D'autre part, la ville s'étendant, on a remblayé vallons et ravins. On y a construit des maisons avec, comme seul exutoire, de maigres égouts insuffisants en cas de crue. Donc, diminution du débouché. La conséquence est naturelle. L'eau monte en sous-sol, envahit les caves, dissout les murs salpêtres, soulève les voûtes, abat les murs de cours devenues réservoirs, pénètre dans les appartements, éprouve la solidité des portes cherchant partout son chemin naturel pour aller à la rivière.
Les deux vallons barrés, ainsi transformés en cascades d'eaux boueuses, dans la nuit du 15 au 16 juin, sont : le ravin de là Chaînette remblayé en amont de la route de Paris au débouché des ruissellement de Saint - Georges et Migraine; et le ruisseau de Saint-Nicolas s'amorçant dans l'intérieur de la ville vers le futur local de là Société des Sciences (Musée Leblanc-Duvernoy) pour passer sous le « Poncelot » de l'ancienne rue du Poncelot (rue de la Fraternité), puis sous la Caisse d'épargne actuelle, sous la rue d'Orbandelle et dans la rue des Grands-Jardins (actuellement du 4-Septembre), lesquels jardins n'étaient primitivement qu'une suite d'étangs débouchant vers la place Saint-Nicolas. Il est donc naturel que les murs transversaux aient été démolis. Quant aux murs longitudinaux ils ne l'ont été que lorsque l'eau se trouvait emprisonnée latéralement par déviation anormal du thalweg. Il y a seulement cinquante ans, les eaux de la côte de Saint-Georges étaient retenues d'abord dans les fossés privés dont nous avons parlé.
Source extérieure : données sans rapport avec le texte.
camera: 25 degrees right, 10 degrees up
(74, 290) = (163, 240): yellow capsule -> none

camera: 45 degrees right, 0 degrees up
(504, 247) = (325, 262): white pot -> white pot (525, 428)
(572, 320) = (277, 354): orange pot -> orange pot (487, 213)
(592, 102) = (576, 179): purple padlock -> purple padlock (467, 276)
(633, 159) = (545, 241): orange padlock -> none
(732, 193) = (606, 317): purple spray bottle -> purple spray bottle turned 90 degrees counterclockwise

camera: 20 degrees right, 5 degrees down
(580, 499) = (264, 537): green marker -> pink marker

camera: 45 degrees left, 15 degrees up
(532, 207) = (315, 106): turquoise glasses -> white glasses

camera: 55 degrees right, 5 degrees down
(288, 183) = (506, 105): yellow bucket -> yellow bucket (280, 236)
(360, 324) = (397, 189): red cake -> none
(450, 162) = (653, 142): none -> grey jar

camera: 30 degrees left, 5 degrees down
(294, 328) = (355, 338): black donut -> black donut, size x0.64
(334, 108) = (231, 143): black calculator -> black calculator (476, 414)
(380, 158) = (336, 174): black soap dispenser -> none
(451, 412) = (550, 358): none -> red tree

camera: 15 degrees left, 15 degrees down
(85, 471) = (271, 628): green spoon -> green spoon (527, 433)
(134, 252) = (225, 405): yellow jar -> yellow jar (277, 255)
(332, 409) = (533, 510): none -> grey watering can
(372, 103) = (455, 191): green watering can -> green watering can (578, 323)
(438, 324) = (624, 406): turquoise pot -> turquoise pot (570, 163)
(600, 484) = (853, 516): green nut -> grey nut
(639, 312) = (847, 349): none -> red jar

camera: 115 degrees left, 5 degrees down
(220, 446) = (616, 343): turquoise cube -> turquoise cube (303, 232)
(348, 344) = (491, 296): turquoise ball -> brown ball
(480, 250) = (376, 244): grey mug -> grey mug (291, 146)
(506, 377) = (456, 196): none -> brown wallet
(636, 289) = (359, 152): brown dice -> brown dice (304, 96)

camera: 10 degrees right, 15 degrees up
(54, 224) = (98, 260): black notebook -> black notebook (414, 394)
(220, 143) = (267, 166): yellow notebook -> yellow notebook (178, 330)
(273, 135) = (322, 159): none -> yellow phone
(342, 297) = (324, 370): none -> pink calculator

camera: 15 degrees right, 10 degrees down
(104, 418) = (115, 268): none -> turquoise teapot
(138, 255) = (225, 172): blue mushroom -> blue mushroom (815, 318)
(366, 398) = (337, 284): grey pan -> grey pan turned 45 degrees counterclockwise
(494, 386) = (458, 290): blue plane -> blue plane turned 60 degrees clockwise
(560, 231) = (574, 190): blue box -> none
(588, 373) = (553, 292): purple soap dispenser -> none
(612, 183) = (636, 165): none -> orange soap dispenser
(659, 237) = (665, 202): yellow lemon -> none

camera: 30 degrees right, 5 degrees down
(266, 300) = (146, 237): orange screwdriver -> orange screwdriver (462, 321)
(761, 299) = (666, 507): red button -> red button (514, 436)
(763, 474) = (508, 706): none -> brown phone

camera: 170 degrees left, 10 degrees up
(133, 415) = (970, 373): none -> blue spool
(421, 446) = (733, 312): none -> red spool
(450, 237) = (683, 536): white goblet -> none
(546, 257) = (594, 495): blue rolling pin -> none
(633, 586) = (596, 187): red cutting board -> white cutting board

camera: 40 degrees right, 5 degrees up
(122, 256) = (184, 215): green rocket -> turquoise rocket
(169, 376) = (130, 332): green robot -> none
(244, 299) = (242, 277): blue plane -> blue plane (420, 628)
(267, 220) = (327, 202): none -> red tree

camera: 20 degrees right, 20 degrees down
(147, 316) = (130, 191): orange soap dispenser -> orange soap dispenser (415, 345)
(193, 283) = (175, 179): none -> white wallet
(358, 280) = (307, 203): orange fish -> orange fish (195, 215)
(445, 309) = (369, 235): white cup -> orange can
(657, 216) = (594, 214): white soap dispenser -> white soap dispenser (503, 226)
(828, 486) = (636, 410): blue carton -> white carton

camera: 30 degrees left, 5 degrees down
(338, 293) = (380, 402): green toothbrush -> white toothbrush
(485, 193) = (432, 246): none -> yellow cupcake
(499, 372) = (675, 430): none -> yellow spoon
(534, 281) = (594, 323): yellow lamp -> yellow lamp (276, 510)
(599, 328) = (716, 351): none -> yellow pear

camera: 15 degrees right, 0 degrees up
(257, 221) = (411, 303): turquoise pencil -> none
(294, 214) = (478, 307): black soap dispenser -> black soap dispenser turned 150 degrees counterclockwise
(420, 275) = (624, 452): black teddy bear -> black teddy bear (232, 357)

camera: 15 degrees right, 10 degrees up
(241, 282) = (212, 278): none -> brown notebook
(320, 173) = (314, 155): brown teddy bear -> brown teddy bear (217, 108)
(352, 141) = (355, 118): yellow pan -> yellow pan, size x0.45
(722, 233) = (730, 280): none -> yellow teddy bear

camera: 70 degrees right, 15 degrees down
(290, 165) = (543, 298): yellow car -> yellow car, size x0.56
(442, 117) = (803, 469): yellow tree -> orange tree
La route de la Tour n'existait pas. Le chemin absorbait ce qu'il pouvait. Il n'en était pas meilleur pour cela ! Une mare existait sur le chemin de ronde alors récemment créé entre le rond point de Saint-Georges et la caserne. Elle absorbait pas mal d'eau pour sa part. Finalement tout était détrempé, mais le flot n'arrivait pas d'un seul coup au ravin de la Chaînette. »
(P. Larue, « La leçon de la crue de cote du 15 juin 1930 », Bulletin de la Société des sciences historiques de l’Yonne).
Sources
- Chronologie crues BV Marne.
- Bulletin annuel de la commission de météorologie du département de l’Yonne, année 1930, Auxerre, 1931.
- Commission météorologique de la Marne, bulletin annuel 1930 (décembre 1929 à novembre 1930), Châlons-sur-Marne, 1931.
- P. Larue, « La leçon de la crue de cote du 15 juin 1930 », Bulletin de la Société des sciences historiques de l’Yonne.
- « L’orage meurtrier du 15 juin à Bar-le-Duc », L’Est illustré, dimanche 6 juillet 1930.
- « Trombe d’eau du dimanche 15 juin 1930 », L’Architecte Voyer, Bar-le-Duc, 23 juin 1930.
- Frontard, Inondation du faubourg de Marbot, 23 juillet 1930, Ponts & Chaussées, département de la Meuse.